A SWAT team had surrounded the U-shaped, one-story motel about 10 p.m. Once Jejuan discovered the trap, he tried to flee by jumping into a vehicle and driving onto a lawn in the center of the complex, witnesses said.

Troubles with the law

At the time of Jejuan's death, he had been convicted of two crimes -- marijuana possession in 2003 and second-degree assault for a high-speed car chase with state police in January 2004. In at least three cases since January 2002, charges against him were either dismissed or not pursued by prosecutors.

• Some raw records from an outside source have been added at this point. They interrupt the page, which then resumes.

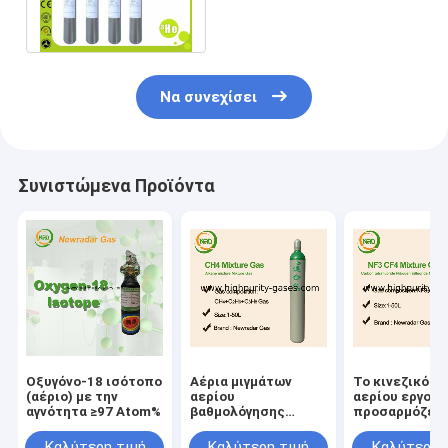
τον κύλινδρο αργιλίου
ανιχνευτών
Να συνεχίσει
Συνιστώμενα Προϊόντα
Οξυγόνο-18 ισότοπο
Αέρια μιγμάτων
Το κινεζικό μί
(αέριο) με την
αερίου
αερίου εργοσ
αγνότητα ≥97 Atom%
βαθμολόγησης
προσαρμόζει 
υψηλής αγνότητας
τιμή του φυσι
για τις εφαρμογές
αερίου
Καλύτερη τιμή
Καλύτερη τιμή
Καλύτερη 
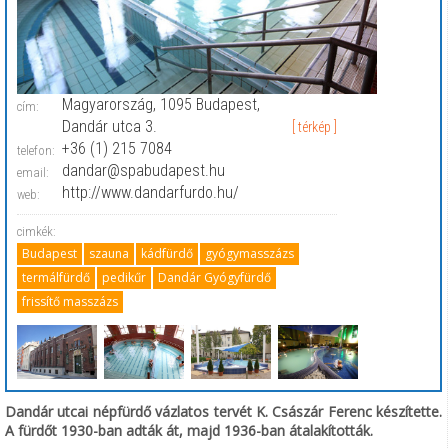
Magyarország, 1095 Budapest,
cím:
Dandár utca 3.
[ térkép ]
+36 (1) 215 7084
telefon:
dandar@spabudapest.hu
email:
http://www.dandarfurdo.hu/
web:
cimkék:
Budapest
szauna
kádfürdő
gyógymasszázs
termálfürdő
pedikűr
Dandár Gyógyfürdő
frissítő masszázs
Dandár utcai népfürdő vázlatos tervét K. Császár Ferenc készítette.
A fürdőt 1930-ban adták át, majd 1936-ban átalakították.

But in the months before his death, his criminal behavior escalated. He engaged officers in at least three Maryland counties in dangerous chases exceeding speeds of 100 mph, according to court records.

Four cases were pending in Prince George's and Howard counties on charges of violating probation in the 2003 marijuana case, selling crack cocaine, possessing crack cocaine and marijuana, and two high-speed chases -- one in April, the other on Christmas Eve, court records showed.

That chase with state police led to Jejuan's final arrest.

Initially flagged for illegally tinted windows, state police determined that the burgundy Crown Victoria Jejuan was driving had stolen tags. Jejuan stopped the high-speed pursuit when a trooper placed her car in his path.

However, once the trooper got out of her patrol car, Jejuan rammed the Crown Victoria into it, backed up, rammed the patrol car parked behind him and drove off at speeds approaching 105 mph.

Claims of illness

After he crashed into a culvert and ran from the car, troopers captured him, according to court records. While at the Howard County Detention Center in Jessup, Jejuan, who his mother said suffered from mental and physical illnesses, complained of having heart problems and was taken to the hospital Dec. 30, according to court records.

He was placed in a room with a bathroom that connected to another room. He asked to go to the bathroom, where he was left alone, slipped out of leg irons and fled through the neighboring room.

He later told his girlfriend, Nicole Roy, 19, that he hid in bushes near the Columbia hospital to escape search teams.

"He fled because he knew this time he was going to be locked up," she said.

Roy, who is scheduled to give birth to Jejuan's baby March 9, said that he had planned to flee to Pennsylvania once their child, Jejuan Jr., was born.

Until then, Jejuan, an 11th-grade dropout, planned to hop from motel to motel.